[ACTIVITY] Please find every line in the records below that contains the word "href", and copy it.

[PROVIDED RECORDS]

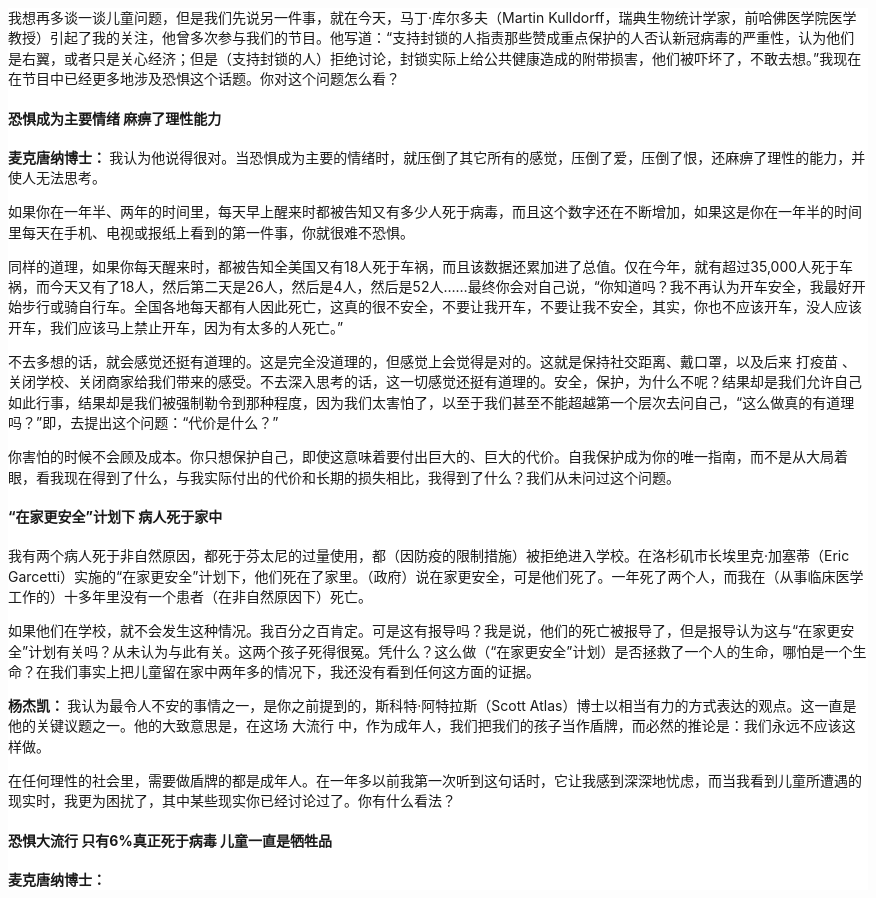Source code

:   我想再多谈一谈儿童问题，但是我们先说另一件事，就在今天，马丁‧库尔多夫（Martin Kulldorff，瑞典生物统计学家，前哈佛医学院医学教授）引起了我的关注，他曾多次参与我们的节目。他写道：“支持封锁的人指责那些赞成重点保护的人否认新冠病毒的严重性，认为他们是右翼，或者只是关心经济；但是（支持封锁的人）拒绝讨论，封锁实际上给公共健康造成的附带损害，他们被吓坏了，不敢去想。”我现在在节目中已经更多地涉及恐惧这个话题。你对这个问题怎么看？
 </p>
 <h4>
  恐惧成为主要情绪 麻痹了理性能力
 </h4>
 <p>
  <strong>
   麦克唐纳博士：
  </strong>
  我认为他说得很对。当恐惧成为主要的情绪时，就压倒了其它所有的感觉，压倒了爱，压倒了恨，还麻痹了理性的能力，并使人无法思考。
 </p>
 <p>
  如果你在一年半、两年的时间里，每天早上醒来时都被告知又有多少人死于病毒，而且这个数字还在不断增加，如果这是你在一年半的时间里每天在手机、电视或报纸上看到的第一件事，你就很难不恐惧。
 </p>
 <p>
  同样的道理，如果你每天醒来时，都被告知全美国又有18人死于车祸，而且该数据还累加进了总值。仅在今年，就有超过35,000人死于车祸，而今天又有了18人，然后第二天是26人，然后是4人，然后是52人……最终你会对自己说，“你知道吗？我不再认为开车安全，我最好开始步行或骑自行车。全国各地每天都有人因此死亡，这真的很不安全，不要让我开车，不要让我不安全，其实，你也不应该开车，没人应该开车，我们应该马上禁止开车，因为有太多的人死亡。”
 </p>
 <p>
  不去多想的话，就会感觉还挺有道理的。这是完全没道理的，但感觉上会觉得是对的。这就是保持社交距离、戴口罩，以及后来
  <ok href="https://www.epochtimes.com/gb/tag/%E6%89%93%E7%96%AB%E8%8B%97.html">
   打疫苗
  </ok>
  、关闭学校、关闭商家给我们带来的感受。不去深入思考的话，这一切感觉还挺有道理的。安全，保护，为什么不呢？结果却是我们允许自己如此行事，结果却是我们被强制勒令到那种程度，因为我们太害怕了，以至于我们甚至不能超越第一个层次去问自己，“这么做真的有道理吗？”即，去提出这个问题：“代价是什么？”
 </p>
 <p>
  你害怕的时候不会顾及成本。你只想保护自己，即使这意味着要付出巨大的、巨大的代价。自我保护成为你的唯一指南，而不是从大局着眼，看我现在得到了什么，与我实际付出的代价和长期的损失相比，我得到了什么？我们从未问过这个问题。
 </p>
 <h4>
  “在家更安全”计划下 病人死于家中
 </h4>
 <p>
  我有两个病人死于非自然原因，都死于芬太尼的过量使用，都（因防疫的限制措施）被拒绝进入学校。在洛杉矶市长埃里克‧加塞蒂（Eric Garcetti）实施的“在家更安全”计划下，他们死在了家里。（政府）说在家更安全，可是他们死了。一年死了两个人，而我在（从事临床医学工作的）十多年里没有一个患者（在非自然原因下）死亡。
 </p>
 <p>
  如果他们在学校，就不会发生这种情况。我百分之百肯定。可是这有报导吗？我是说，他们的死亡被报导了，但是报导认为这与“在家更安全”计划有关吗？从未认为与此有关。这两个孩子死得很冤。凭什么？这么做（“在家更安全”计划）是否拯救了一个人的生命，哪怕是一个生命？在我们事实上把儿童留在家中两年多的情况下，我还没有看到任何这方面的证据。
 </p>
 <p>
  <strong>
   杨杰凯：
  </strong>
  我认为最令人不安的事情之一，是你之前提到的，斯科特‧阿特拉斯（Scott Atlas）博士以相当有力的方式表达的观点。这一直是他的关键议题之一。他的大致意思是，在这场
  <ok href="https://www.epochtimes.com/gb/tag/%E5%A4%A7%E6%B5%81%E8%A1%8C.html">
   大流行
  </ok>
  中，作为成年人，我们把我们的孩子当作盾牌，而必然的推论是：我们永远不应该这样做。
 </p>
 <p>
  在任何理性的社会里，需要做盾牌的都是成年人。在一年多以前我第一次听到这句话时，它让我感到深深地忧虑，而当我看到儿童所遭遇的现实时，我更为困扰了，其中某些现实你已经讨论过了。你有什么看法？
 </p>
 <h4>
  恐惧大流行 只有6%真正死于病毒 儿童一直是牺牲品
 </h4>
 <p>
  <strong>
   麦克唐纳博士：
  </strong>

[RESULT OF THE EXERCISE]
  <ok href="https://www.epochtimes.com/gb/tag/%E6%89%93%E7%96%AB%E8%8B%97.html">
  <ok href="https://www.epochtimes.com/gb/tag/%E5%A4%A7%E6%B5%81%E8%A1%8C.html">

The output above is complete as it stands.